This post marks the return of The Reading List, a collection of news stories, online posts and much more.
This week is marked by a selection of op-eds. Op-eds can be viewed as a form of journalistic vanity, but when done well, they can provide an insight through the lens of individual experience. These stories are great examples of this.
Case in point is Tyler Curry. Curry posts over at The Huffington Post’s Gay Voices, and this week has put out two must-read pieces. The first was an examination of what he terms the “HIV Generation Gap.” It’s a touchy subject, but Curry is smart in looking at the stigma and ignorance that each generation faced and continues to face.
Curry also wrote another piece for The HuffPo, this time about what he views as “The Strength in Being a Feminine Gay Man.” An excerpt:
“I spent hours in the gym, building my body in an effort to emulate the ideal of what men supposedly should look like. I stopped applying my coveted bronzer and shaved my head like a G.I. Joe. […] But the nasal voice and extra bounce in my step were inescapable. No matter what I tried, I always received degrading comments and snickers about my disposition, but not from the straight community. These came from gay men.”

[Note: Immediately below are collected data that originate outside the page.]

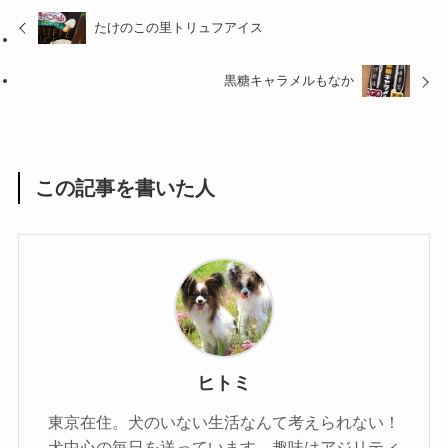
たけのこの里トリュフアイス
黒糖キャラメルもなか
この記事を書いた人
ヒトミ
東京在住。犬のいない生活なんて考えられない！
犬中心の毎日を送っています。趣味はアジリティ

Still at HuffPo, Roey Thorpe asks the question, “Where Have All the Butches Gone?” She answers her own question quite deftly, positing that “they’re still around, although some of them go by other names.”
Over at queer news stalwart The Advocate, Diane Anderson-Minshall emphatically states that her attraction to trans people is not a fetish, even if it is often sold and viewed as one.
And finally, one last bonus piece, but not an op-ed. Andie Shim writes for The Atlantic about funding sex-reassignment surgery for veterans in the US.